# [TASK GOAL]
From the line with "OFFICE BILL 1975|2|" to the line with "INFLATION LEAGUE TABLE|2|", retype every line exactly, including those two, and leave out the rest of the data below.

Collected data entries:
*****
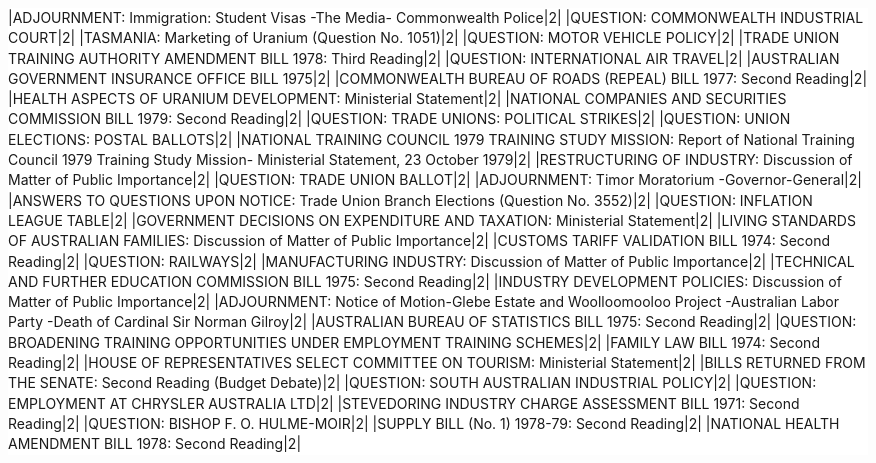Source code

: |ADJOURNMENT: Immigration: Student Visas -The Media- Commonwealth Police|2|
|QUESTION: COMMONWEALTH INDUSTRIAL COURT|2|
|TASMANIA: Marketing of Uranium (Question No. 1051)|2|
|QUESTION: MOTOR VEHICLE POLICY|2|
|TRADE UNION TRAINING AUTHORITY AMENDMENT BILL 1978: Third Reading|2|
|QUESTION: INTERNATIONAL AIR TRAVEL|2|
|AUSTRALIAN GOVERNMENT INSURANCE OFFICE BILL 1975|2|
|COMMONWEALTH BUREAU OF ROADS (REPEAL) BILL 1977: Second Reading|2|
|HEALTH ASPECTS OF URANIUM DEVELOPMENT: Ministerial Statement|2|
|NATIONAL COMPANIES AND SECURITIES COMMISSION BILL 1979: Second Reading|2|
|QUESTION: TRADE UNIONS: POLITICAL STRIKES|2|
|QUESTION: UNION ELECTIONS: POSTAL BALLOTS|2|
|NATIONAL TRAINING COUNCIL 1979 TRAINING STUDY MISSION: Report of National Training Council 1979 Training Study Mission- Ministerial Statement, 23 October 1979|2|
|RESTRUCTURING OF INDUSTRY: Discussion of Matter of Public Importance|2|
|QUESTION: TRADE UNION BALLOT|2|
|ADJOURNMENT: Timor Moratorium -Governor-General|2|
|ANSWERS TO QUESTIONS UPON NOTICE: Trade Union Branch Elections (Question No. 3552)|2|
|QUESTION: INFLATION LEAGUE TABLE|2|
|GOVERNMENT DECISIONS ON EXPENDITURE AND TAXATION: Ministerial Statement|2|
|LIVING STANDARDS OF AUSTRALIAN FAMILIES: Discussion of Matter of Public Importance|2|
|CUSTOMS TARIFF VALIDATION BILL 1974: Second Reading|2|
|QUESTION: RAILWAYS|2|
|MANUFACTURING INDUSTRY: Discussion of Matter of Public Importance|2|
|TECHNICAL AND FURTHER EDUCATION COMMISSION BILL 1975: Second Reading|2|
|INDUSTRY DEVELOPMENT POLICIES: Discussion of Matter of Public Importance|2|
|ADJOURNMENT: Notice of Motion-Glebe Estate and Woolloomooloo Project -Australian Labor Party -Death of Cardinal Sir Norman Gilroy|2|
|AUSTRALIAN BUREAU OF STATISTICS BILL 1975: Second Reading|2|
|QUESTION: BROADENING TRAINING OPPORTUNITIES UNDER EMPLOYMENT TRAINING SCHEMES|2|
|FAMILY LAW BILL 1974: Second Reading|2|
|HOUSE OF REPRESENTATIVES SELECT COMMITTEE ON TOURISM: Ministerial Statement|2|
|BILLS RETURNED FROM THE SENATE: Second Reading (Budget Debate)|2|
|QUESTION: SOUTH AUSTRALIAN INDUSTRIAL POLICY|2|
|QUESTION: EMPLOYMENT AT CHRYSLER AUSTRALIA LTD|2|
|STEVEDORING INDUSTRY CHARGE ASSESSMENT BILL 1971: Second Reading|2|
|QUESTION: BISHOP F. O. HULME-MOIR|2|
|SUPPLY BILL (No. 1) 1978-79: Second Reading|2|
|NATIONAL HEALTH AMENDMENT BILL 1978: Second Reading|2|
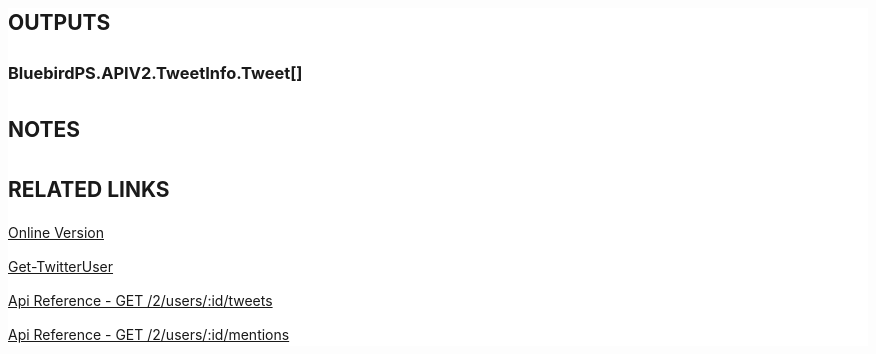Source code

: ## OUTPUTS

### BluebirdPS.APIV2.TweetInfo.Tweet[]

## NOTES

## RELATED LINKS

[Online Version](https://docs.bluebirdps.dev/en/v0.6.2/Tweets/Get-TwitterTimeline)

[Get-TwitterUser](https://docs.bluebirdps.dev/en/v0.6.2/Users%2C%20Followers%2C%20Friends%2C%20and%20Blocks/Get-TwitterUser)

[Api Reference - GET /2/users/:id/tweets](https://developer.twitter.com/en/docs/twitter-api/tweets/timelines/api-reference/get-users-id-tweets)

[Api Reference - GET /2/users/:id/mentions](https://developer.twitter.com/en/docs/twitter-api/tweets/timelines/api-reference/get-users-id-mentions)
*****
# [EXERCISE SOLUTION]
|AUSTRALIAN GOVERNMENT INSURANCE OFFICE BILL 1975|2|
|COMMONWEALTH BUREAU OF ROADS (REPEAL) BILL 1977: Second Reading|2|
|HEALTH ASPECTS OF URANIUM DEVELOPMENT: Ministerial Statement|2|
|NATIONAL COMPANIES AND SECURITIES COMMISSION BILL 1979: Second Reading|2|
|QUESTION: TRADE UNIONS: POLITICAL STRIKES|2|
|QUESTION: UNION ELECTIONS: POSTAL BALLOTS|2|
|NATIONAL TRAINING COUNCIL 1979 TRAINING STUDY MISSION: Report of National Training Council 1979 Training Study Mission- Ministerial Statement, 23 October 1979|2|
|RESTRUCTURING OF INDUSTRY: Discussion of Matter of Public Importance|2|
|QUESTION: TRADE UNION BALLOT|2|
|ADJOURNMENT: Timor Moratorium -Governor-General|2|
|ANSWERS TO QUESTIONS UPON NOTICE: Trade Union Branch Elections (Question No. 3552)|2|
|QUESTION: INFLATION LEAGUE TABLE|2|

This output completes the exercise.